# Voting Time, March 2015 Pic of the Month



## einspänner (Sep 8, 2012)

http://www.vizslaforums.com/index.php/topic,32537.0.html

Little Elvis must have chewed up harrigab's computer, so I'll get the poll up and running. As usual, one vote and no voting for yourself. Good luck!


----------



## mommaofalot (Apr 10, 2014)

Lots of great pics this month... guess everyone is finally thawing out


----------



## redbirddog (Apr 23, 2010)

bump


----------



## harrigab (Aug 21, 2011)

einspänner said:


> http://www.vizslaforums.com/index.php/topic,32537.0.html
> 
> Little Elvis must have chewed up harrigab's computer, so I'll get the poll up and running. As usual, one vote and no voting for yourself. Good luck!

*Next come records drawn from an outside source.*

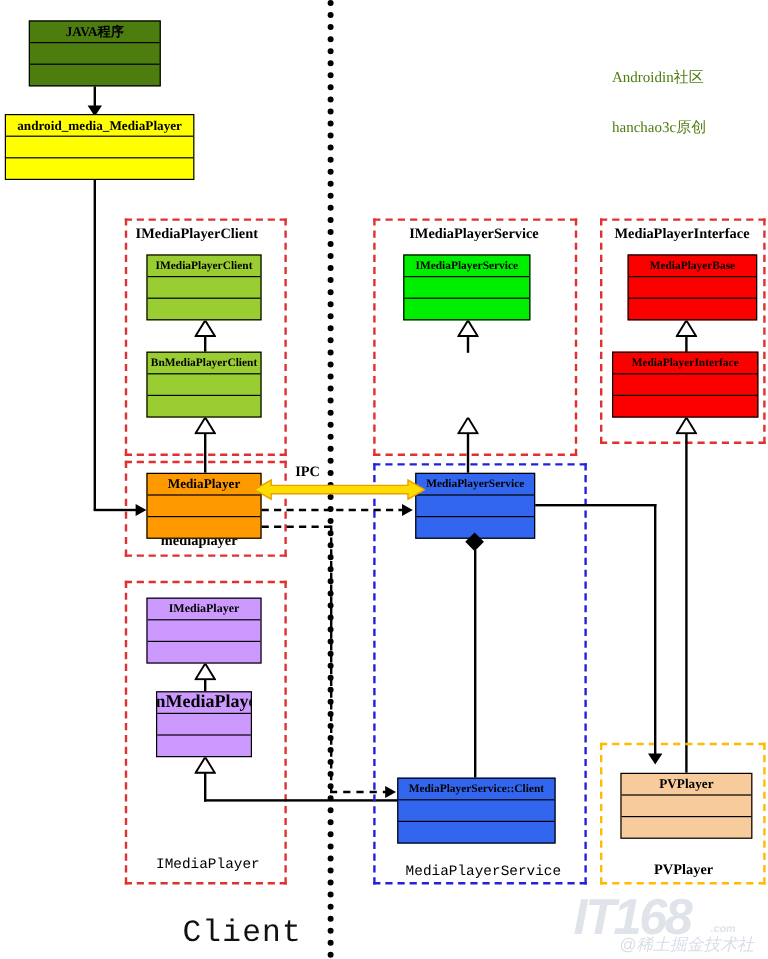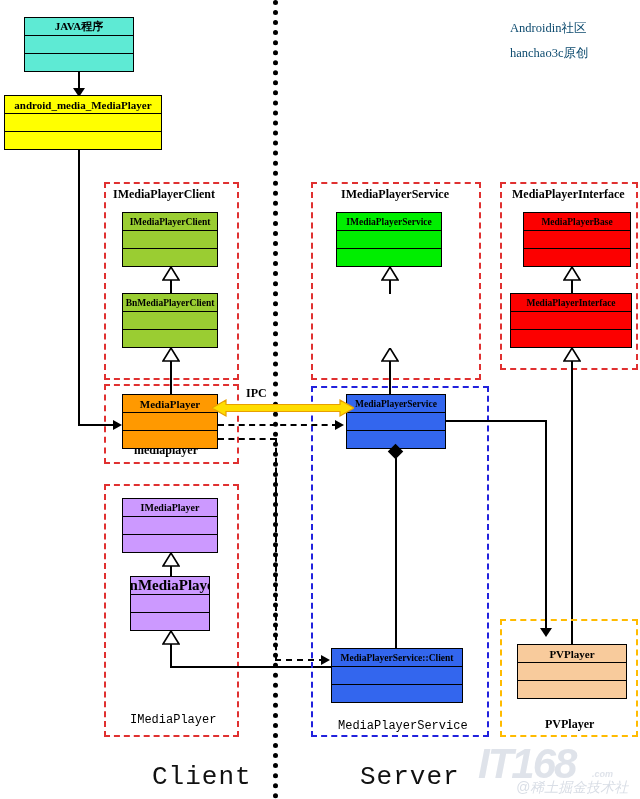"JAVA程序" .c-cyan { background: #5eead4 -> #4d7c0f }
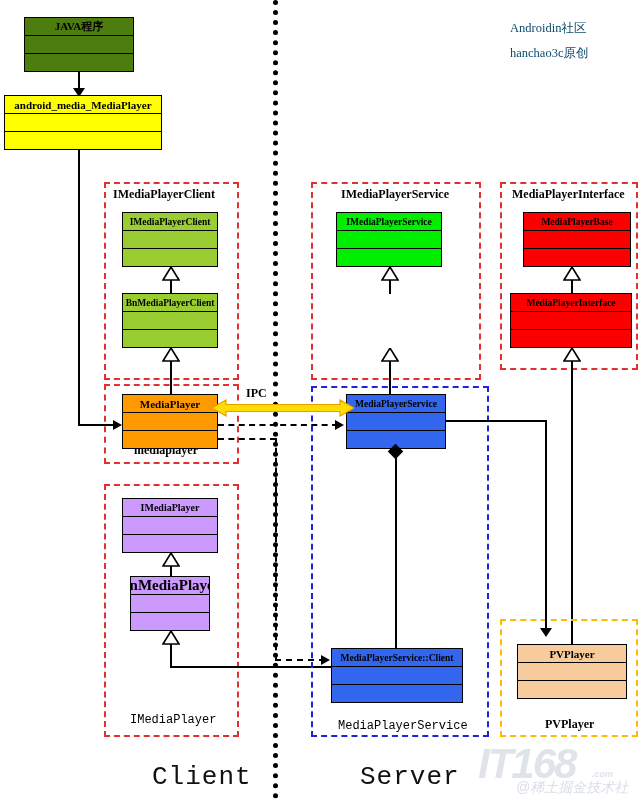"Androidin社区" .note { color: #0c4a6e -> #4d7c0f; margin-top: none -> 36px }
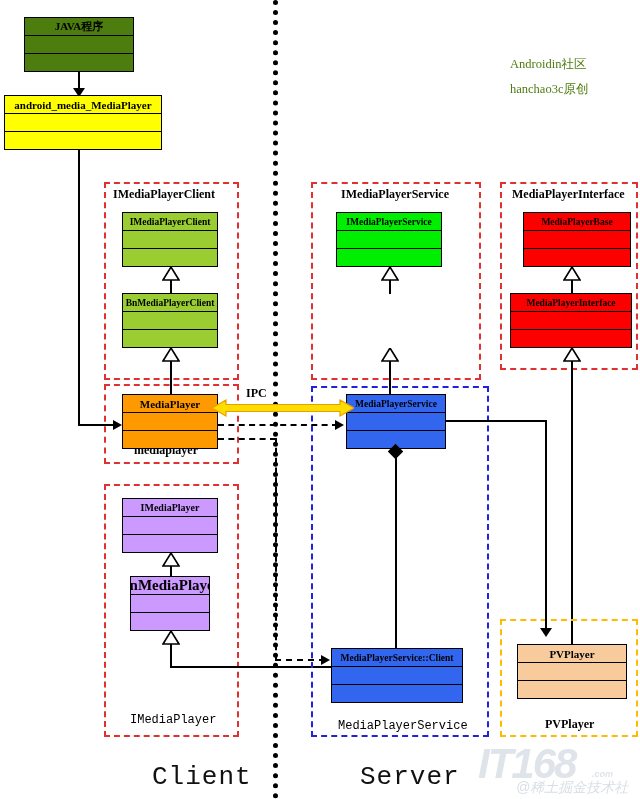"hanchao3c原创" div.note { top: 45px -> 62px }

thanks einspanner, been away for 5 days with no internet access, meant to do poll before our trip but forgot..oops!, pics of trip to follow


----------



## Zoton (Feb 4, 2014)

Im voting for sniper John as his rosett is from the weimaraner club ;D


----------



## einspänner (Sep 8, 2012)

We need a tie breaker!


----------



## harrigab (Aug 21, 2011)

still 2 days to go,,,,it's gonna be close


----------



## Eddiemoto (May 4, 2013)

Wow, this is very close this month. Lots of great pics.


----------



## einspänner (Sep 8, 2012)

Congratulations to sillybluecreature and Eddiemoto for winning in a very close round!


----------



## Eddiemoto (May 4, 2013)

I think I really like this. It show the two sides of the Vizsla.


----------



## einspänner (Sep 8, 2012)

Eddiemoto said:


> I think I really like this. It show the two sides of the Vizsla.


That was my thought too. Regal/poised vs. goofy/insane.


----------